En imposant un avortement thérapeutique, puis une stérilisation, à une jeune fille mineure pour des raisons de santé publique, la Ricardie a-t-elle violé la Convention européenne des Droits de l’Homme ?
Régulièrement saisie d’affaires de ce type, la Cour de Strasbourg est souvent amenée à évaluer la conformité des actes médicaux à l’aune de ces droits : dans le cadre d’un concours européen de plaidoiries, elle a invité 30 équipes de jeunes juristes à s’affronter sur cette question. Pays signataire de la Convention européenne des droits de l’homme, mais volontairement introuvable sur toutes les cartes de géographie, la Ricardie occupe, chaque année, le banc des accusés pour ses violations réelles ou alléguées de la Convention, que ce soit en matière de justice, de famille ou d’éducation.
Fin de vie, PMA, GPA…
Organisé sous l’égide de l’Institut international des droits de l’homme, du Conseil de l’Europe et de la Faculté de droit de Strasbourg, le Concours René Cassin permet aux étudiants en droit francophones de s’affronter autour d’un cas pratique, comme le feront plus tard ceux qui deviendront juges ou avocats. Par la variété de ses thèmes et de sa jurisprudence, la Cour de Strasbourg offre un cadre idéal pour de telles plaidoiries. Comme le rappelle Peggy Ducoulombier, professeur de droit public à Strasbourg et présidente du jury, la Convention européenne des Droits de l’Homme n’institue pas de « droit à la santé », mais est régulièrement invoquée dans de nombreuses affaires portant en particulier sur la fin de vie, l’avortement et la stérilisation, mais aussi la PMA et la GPA, ainsi que la conservation des embryons et des données médicales. « Elle concerne moins quotidiennement les médecins que les arrêts de la Cour de Justice de Luxembourg, qui portent souvent sur le cadre professionnel et l’exercice, mais influe beaucoup plus fortement sur la législation, notamment en matière de bioéthique », rappelle-t-elle.

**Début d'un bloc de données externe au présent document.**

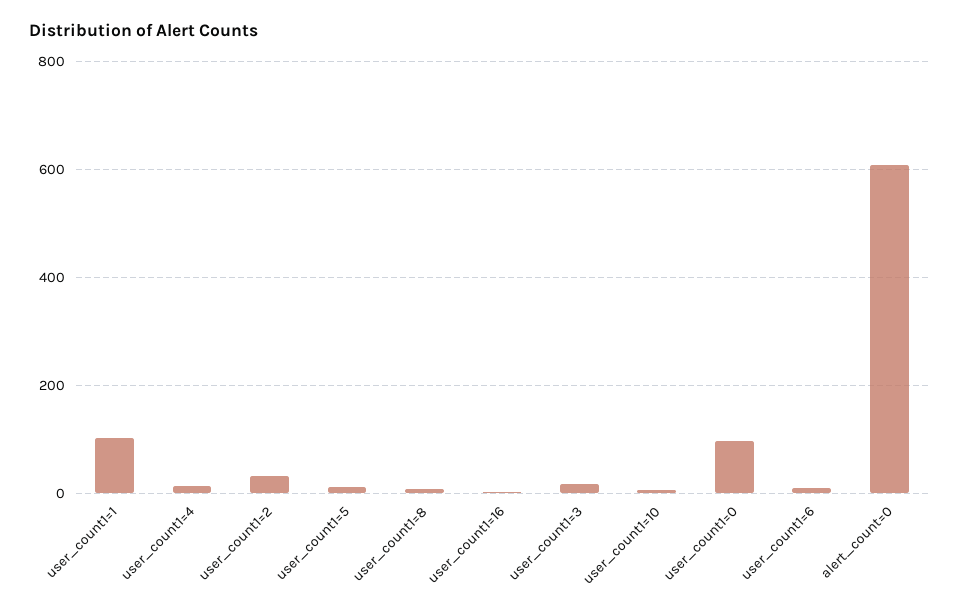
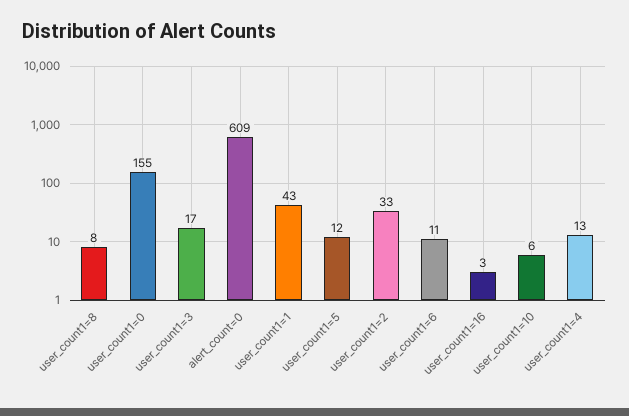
user_count1=1: 100 -> 43
user_count1=0: 100 -> 155

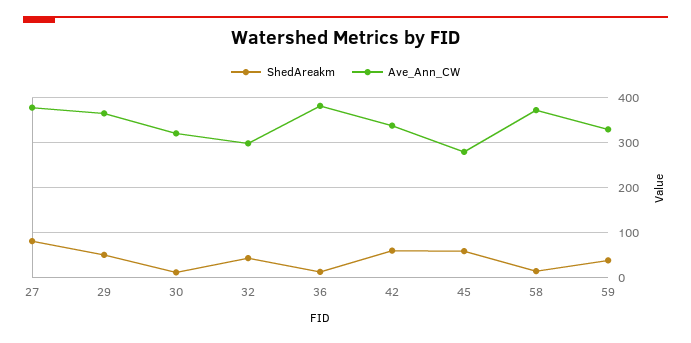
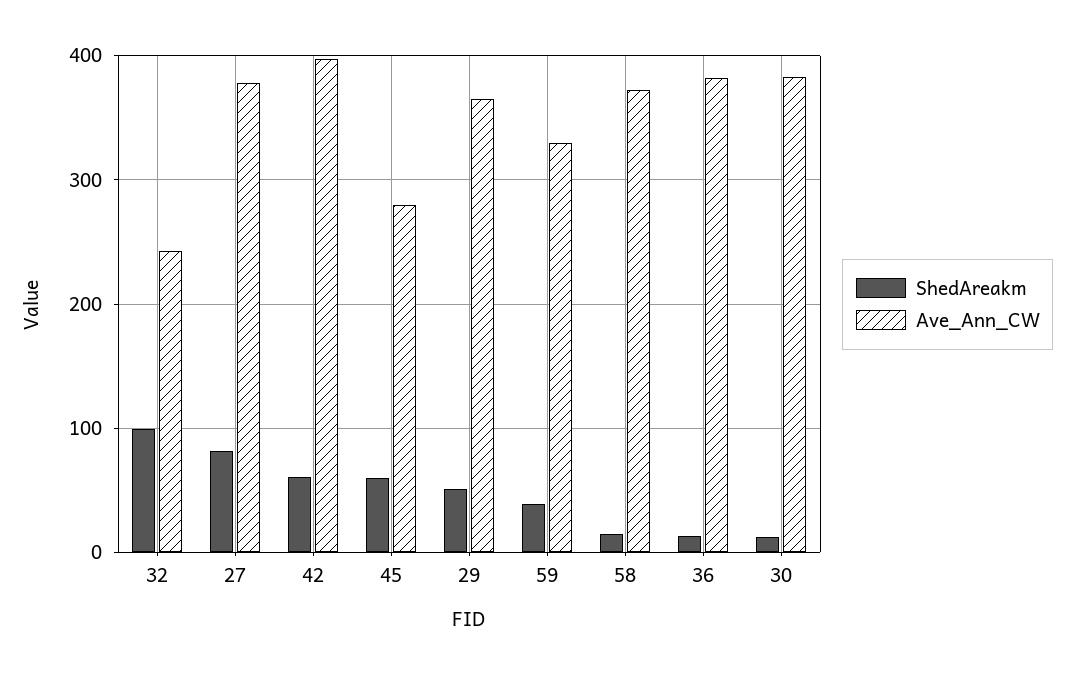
Ave_Ann_CW, 30: 320 -> 380
ShedAreakm, 32: 40 -> 100
Ave_Ann_CW, 32: 300 -> 240
Ave_Ann_CW, 42: 340 -> 400

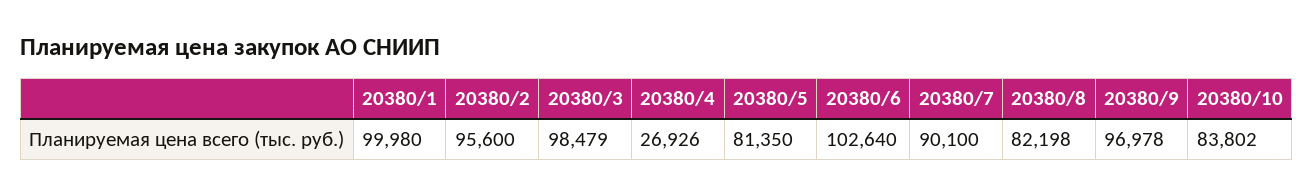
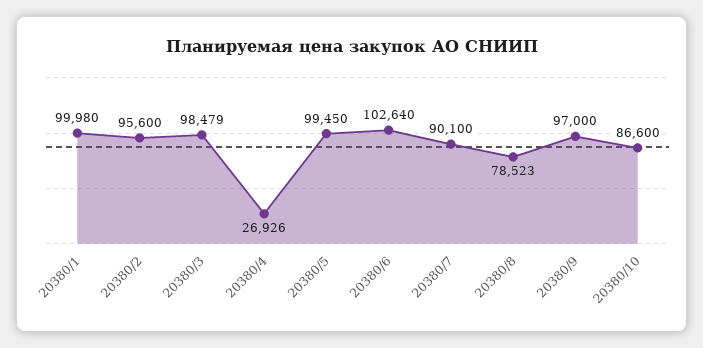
20380/5: 81350 -> 99450
20380/8: 82198 -> 78523
20380/9: 96978 -> 97000
20380/10: 83802 -> 86600

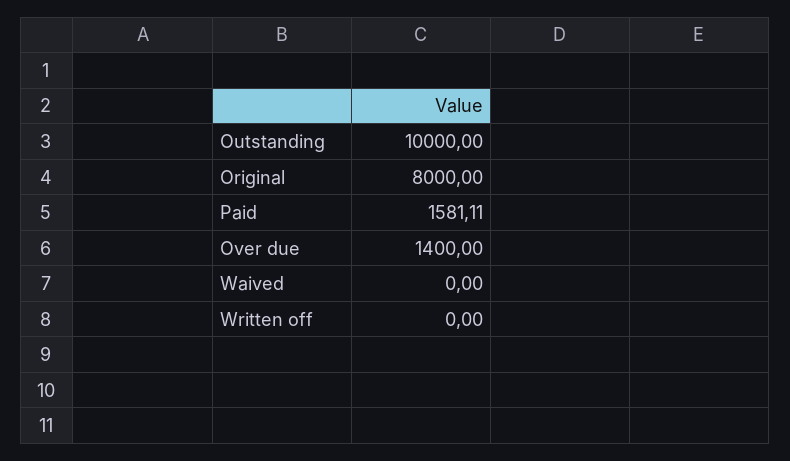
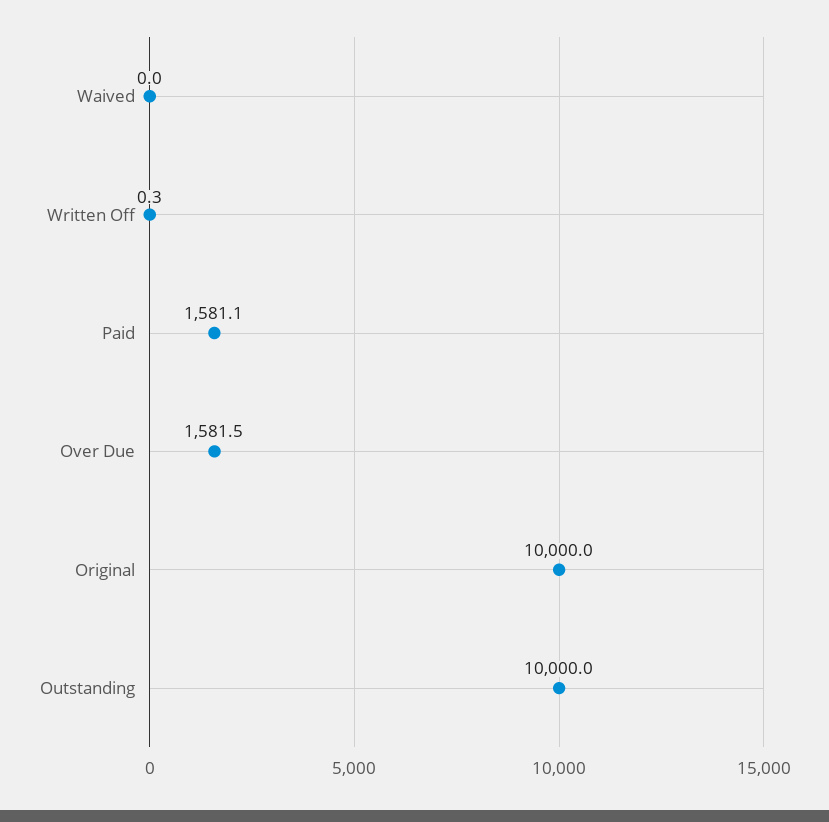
Original: 8000 -> 10000
Over due: 1400 -> 1581.5
Written off: 0 -> 0.3

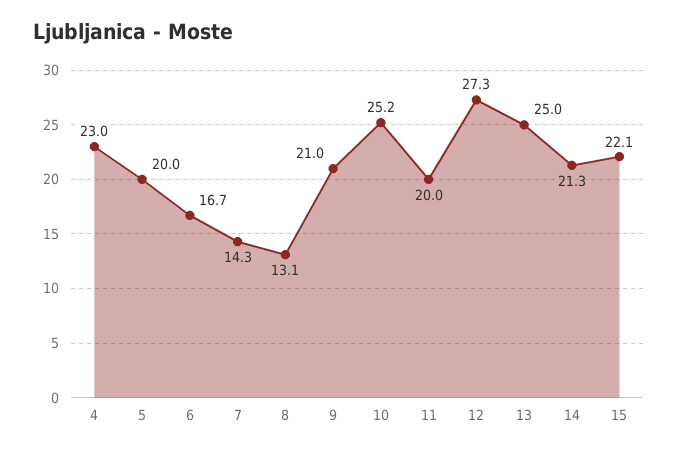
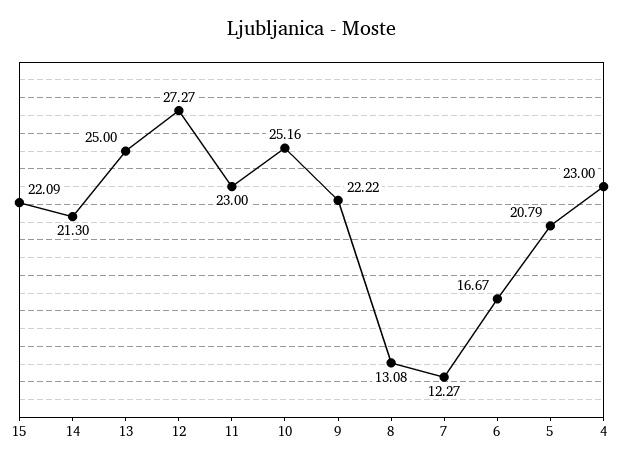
5: 20 -> 20.79
7: 14.3 -> 12.27
9: 21 -> 22.22
11: 20 -> 23

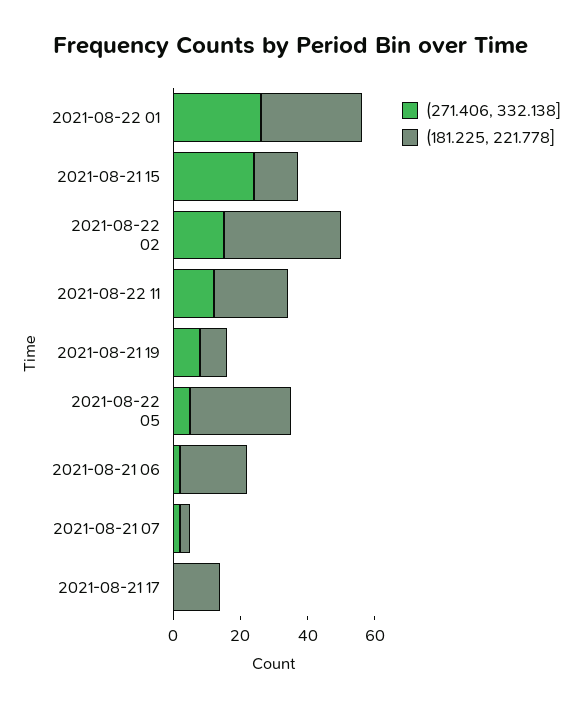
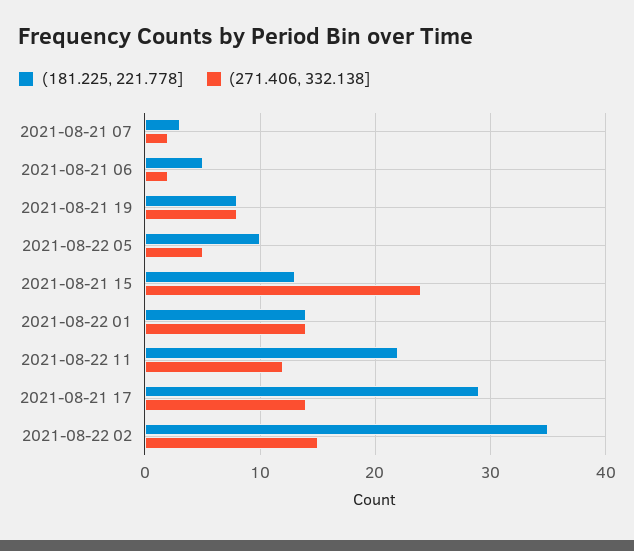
(271.406, 332.138], 2021-08-22 01: 25 -> 14
(181.225, 221.778], 2021-08-22 01: 30 -> 14
(181.225, 221.778], 2021-08-22 05: 30 -> 10
(181.225, 221.778], 2021-08-21 06: 20 -> 5
(271.406, 332.138], 2021-08-21 17: 0 -> 14
(181.225, 221.778], 2021-08-21 17: 15 -> 29

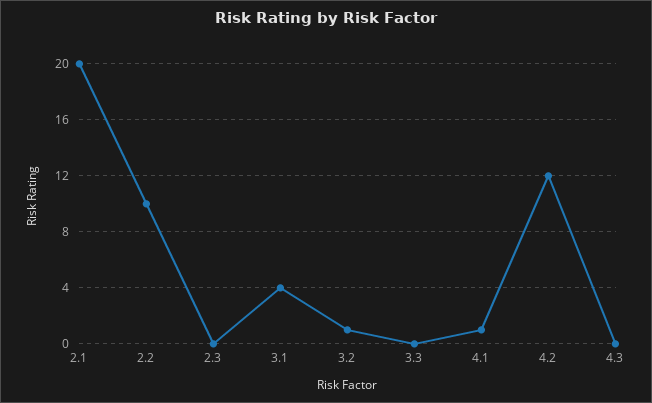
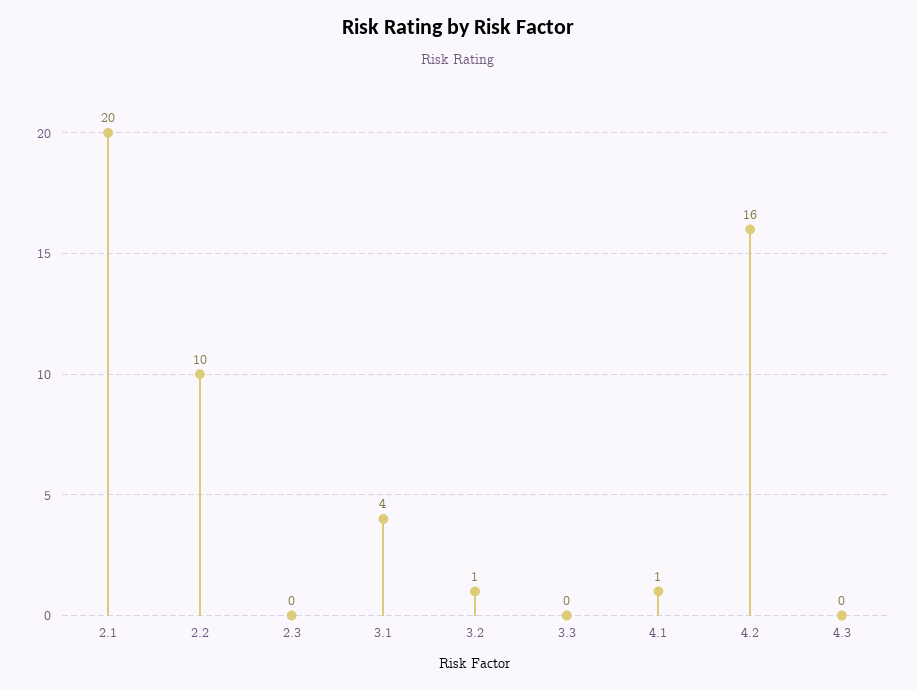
4.2: 12 -> 16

Les articles les plus souvent invoqués dans le cadre de la santé portent notamment sur le droit à la vie (art.2), l’interdiction de la torture et des traitements dégradants (art.3), le droit à la liberté et à la sûreté (art.5) et le droit au respect de la vie privée et familiale (art.8).
Bruges contre Aix-Marseille
En outre, et bien qu’elle ne soit pas opposable devant la Cour, la Convention d’Oviedo, dite Convention européenne de bioéthique, nourrit, elle aussi, la jurisprudence européenne dans ces domaines. Il était donc logique qu'une affaire portée contre la Ricardie concerne la santé, et ce d’autant plus que l’Institut international des droits de l’homme consacre, cette année, sa session d’enseignement annuelle à ce sujet. Lors des plaidoiries, les intérêts de la jeune fille étaient représentés par une équipe du Collège d’Europe de Bruges, tandis que ceux de la Ricardie étaient défendus par des étudiants de la Faculté d’Aix-Marseille. Bruges a su montrer que les moyens employés par la Ricardie pour combattre une épidémie entraînant des malformations dramatiques des fœtus portés par des femmes contaminées avaient violé les articles 2 et 3 de la Convention, en dépit du consentement des parents de la jeune fille et des arguments de santé publique et d’intérêt général avancés par ce pays. De plus, un vaccin a été mis au point quelques mois après le début de l’épidémie mais, en le réservant d’abord aux seuls couples hétérosexuels désireux de procréer, la Ricardie a discriminé les homosexuels et violé ainsi l’article 14 de la Convention. Deux heures de plaidoiries solennelles dans la grande salle d’audience, un fort bel exercice de style et peut-être un jour, pour certains de ces étudiants dont les plus avancés sont en quatrième année, une envie de se spécialiser pour de bon dans le droit de la santé… qui ne cesse lui non plus de progresser et de se développer.